Champs de bataille L’histoire enfouie du remembrement

Champs de bataille - L'histoire enfouie du remembrement, Inès Léraud et Pierre Van Hove aux Éditions Delcourt

Révoltant ! Nous ne sommes plus à un scandale près…
Mais je me demande très sincèrement comment cette histoire de remembrement qui a bouleversé la ruralité, ruiné les petits paysans pour favoriser l’agro-industrie, dégradé la nature comme jamais on ne l’avait fait en France a pu recueillir l’assentiment collectif avant d’être presque oubliée.

Nous sommes au sortir de la Seconde Guerre mondiale, la campagne est sur le point de vivre une sacrée (mauvaise) révolution et les lobbys de l’époque vont tout faire pour que ça passe crème auprès de la population, après tout, il faut bien « nourrir les Français ».
Les campagnes bretonnes, limousines, ardennaises… vont être défigurées, ça sera la guerre dans les villages entre les partisans du remembrement (qui ont en général tout à y gagner, agrandissant au passage leur exploitation) et les paysans expropriés, auxquels rien ne sera épargné.
Inès Léraud la nomme « guerre à la terre et à la paysannerie ».
La journaliste avait déjà signé un documentaire sur les algues vertes en Bretagne (je ne saurais trop vous recommander l’album Algues vertes, l’histoire interdite), elle est cette fois partie à la rencontre des acteurs de l’époque pour rendre compte de leurs témoignages, et que l’on ne l’oublie plus ce qui a été fait.
C’est à cette époque que les haies, refuges de biodiversité, vont disparaître, des cours d’eau vont être déplacés, le paysage va être uniformisé dans l’indifférence générale.
Les ingénieurs, avec l’accord de l’État, ont littéralement charcuté la terre pour favoriser la production, sacrifiant la nature sous l’autel du progrès.
Et quel progrès !
Aujourd’hui, nous payons le prix de ce saccage environnemental : ces paysages faits de bocages conçus pour retenir l’eau, éviter les inondations (ce n’est pas comme si on n’avait entendu parler que de ça dernièrement…), lutter contre l’érosion et la pollution des sols avaient une réelle utilité.
Un album documentaire très réaliste d’Inès Léraud en collaboration avec Léandre Mandard (qui a effectué une partie de l’enquête avec elle et contribué aux aspects historiques), illustré par Pierre Van Hove, colorisé par Mathilda.
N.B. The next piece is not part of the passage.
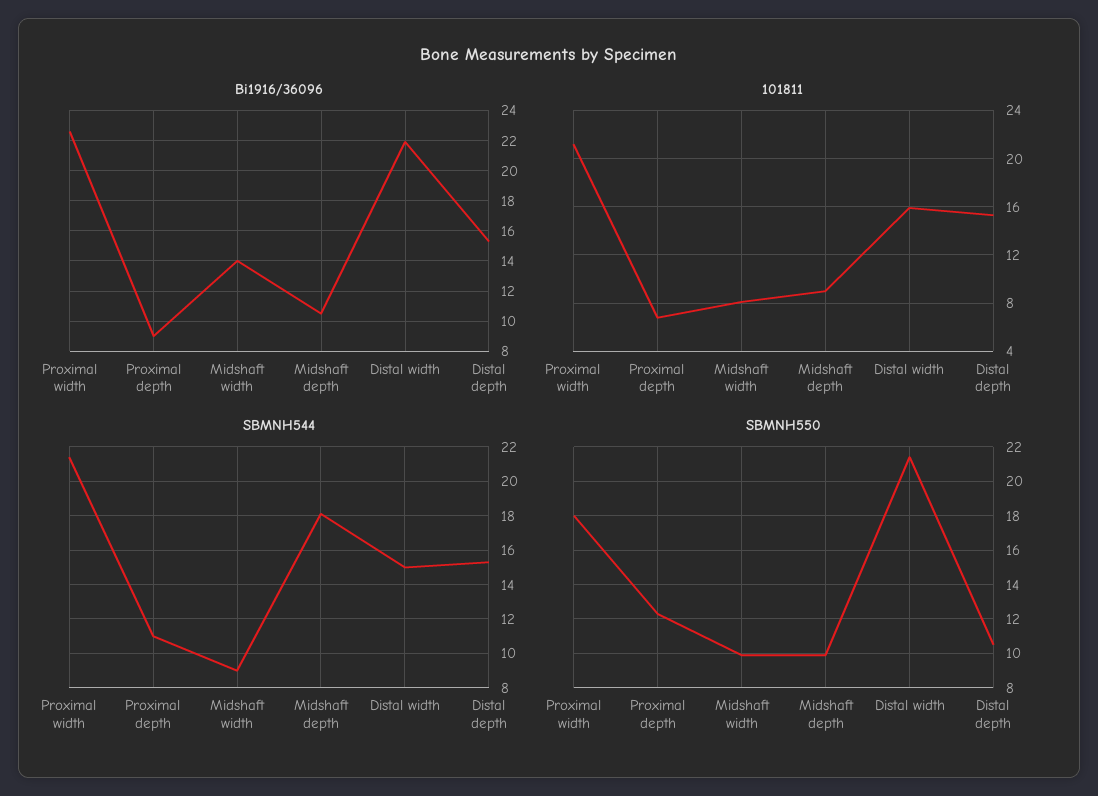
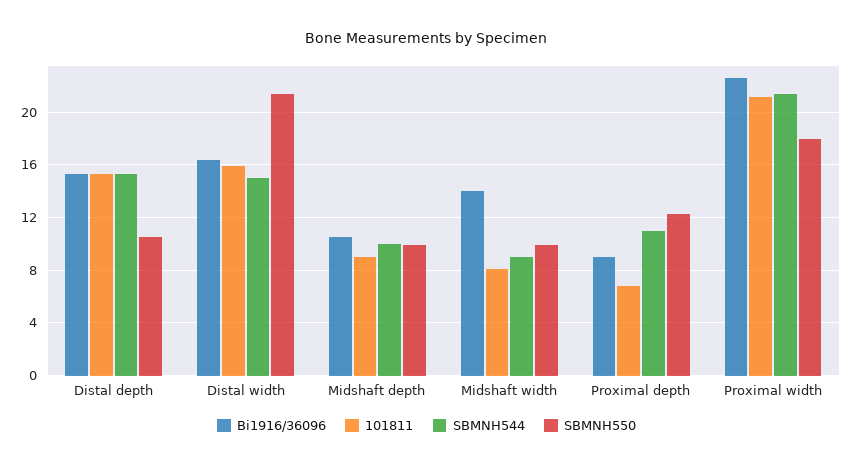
Bi1916/36096, Distal width: 22 -> 16.5
SBMNH544, Midshaft depth: 18 -> 10

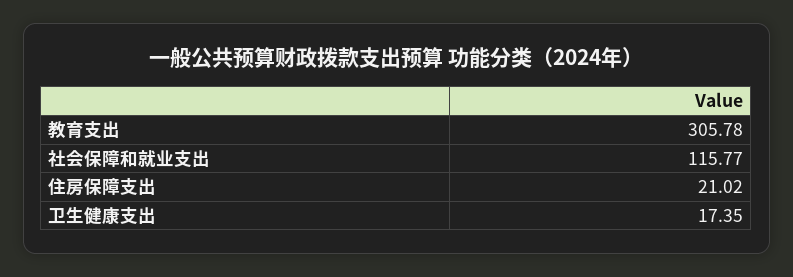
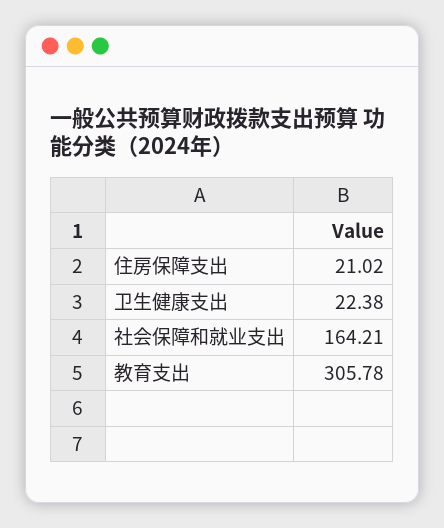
社会保障和就业支出: 115.77 -> 164.21
卫生健康支出: 17.35 -> 22.38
Une enquête hautement nécessaire pour comprendre les enjeux actuels et mieux soutenir nos paysans demain.

Retrouvez plus d’infos sur le site de l’éditeur

  • Résumé :

Il est une guerre qui n’est jamais mentionnée dans les livres d´histoire. Une guerre à la terre et à la paysannerie. Elle a meurtri les paysages et divisé les villages avant de disparaître de la mémoire collective. Pourtant, de la Bretagne aux Ardennes en passant par le Limousin, des femmes et des hommes se souviennent.

Pendant près de quatre ans, la journaliste Inès Léraud, aidée de l’historien Léandre Mandard, est allée à la rencontre des témoins du remembrement. Face aux politiques qui les expropriaient et aux bulldozers qui arrachaient les arbres, certains se sont révoltés, d’autres ont embrassé les promesses de progrès.
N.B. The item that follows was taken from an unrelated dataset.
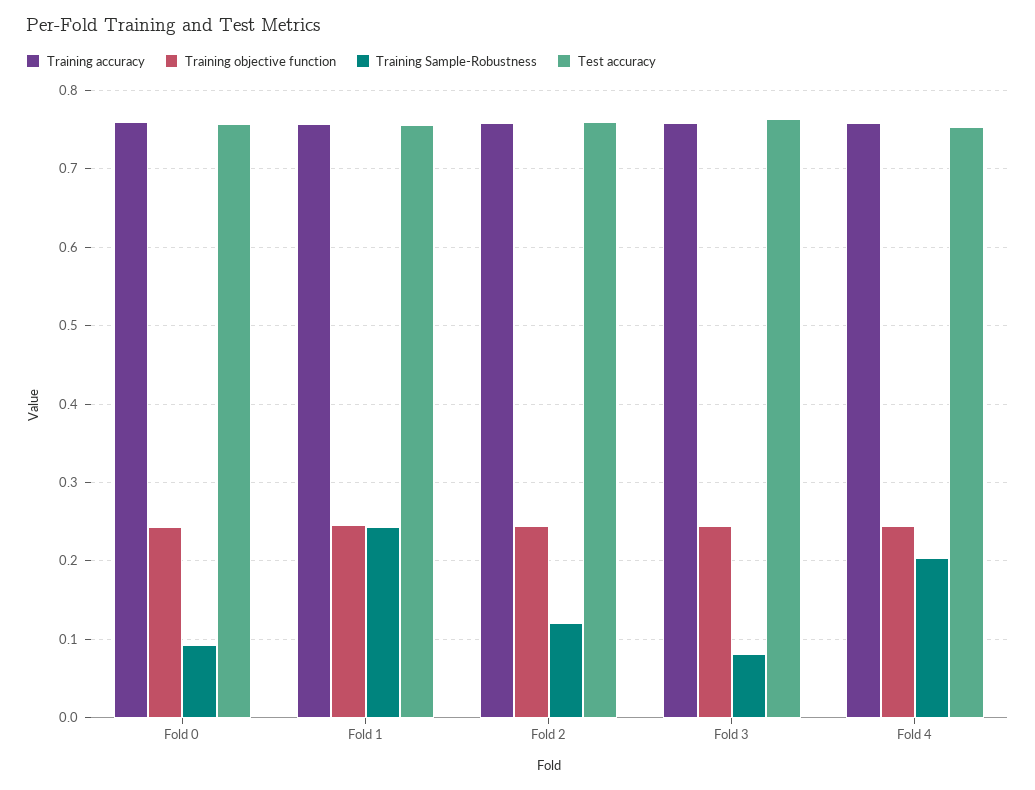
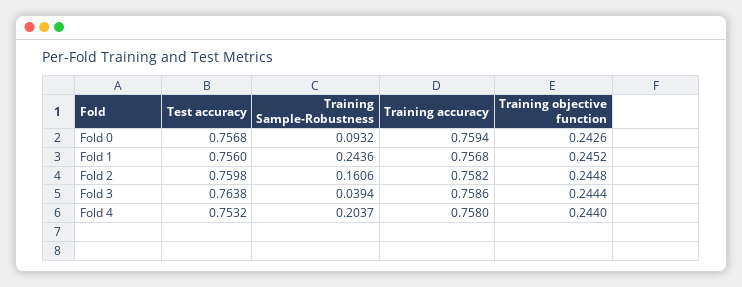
Training Sample-Robustness, Fold 2: 0.12 -> 0.1606
Training Sample-Robustness, Fold 3: 0.08 -> 0.0394

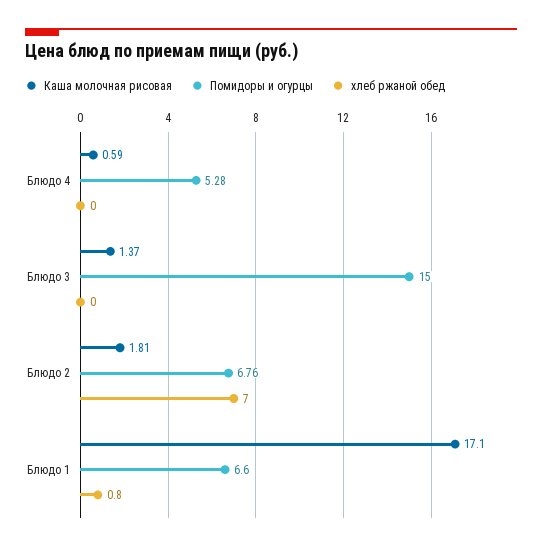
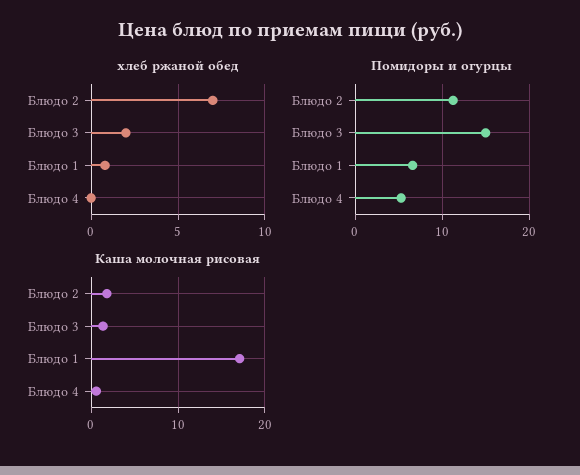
хлеб ржаной обед, Блюдо 3: 0 -> 2
Помидоры и огурцы, Блюдо 2: 6.76 -> 11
En s’appuyant sur les recherches historiques les plus récentes, ce récit raconte comment l’État et ses cohortes d´ingénieurs se sont employés à tailler les campagnes sur mesure pour faire de la terre un simple support de production au mépris des habitants et du vivant.

Avec cette nouvelle enquête, les auteurs d’Algues vertes, l’histoire interdite, remontent aux origines d’une catastrophe écologique et sociale dont les conséquences sont plus que jamais visibles aujourd´hui.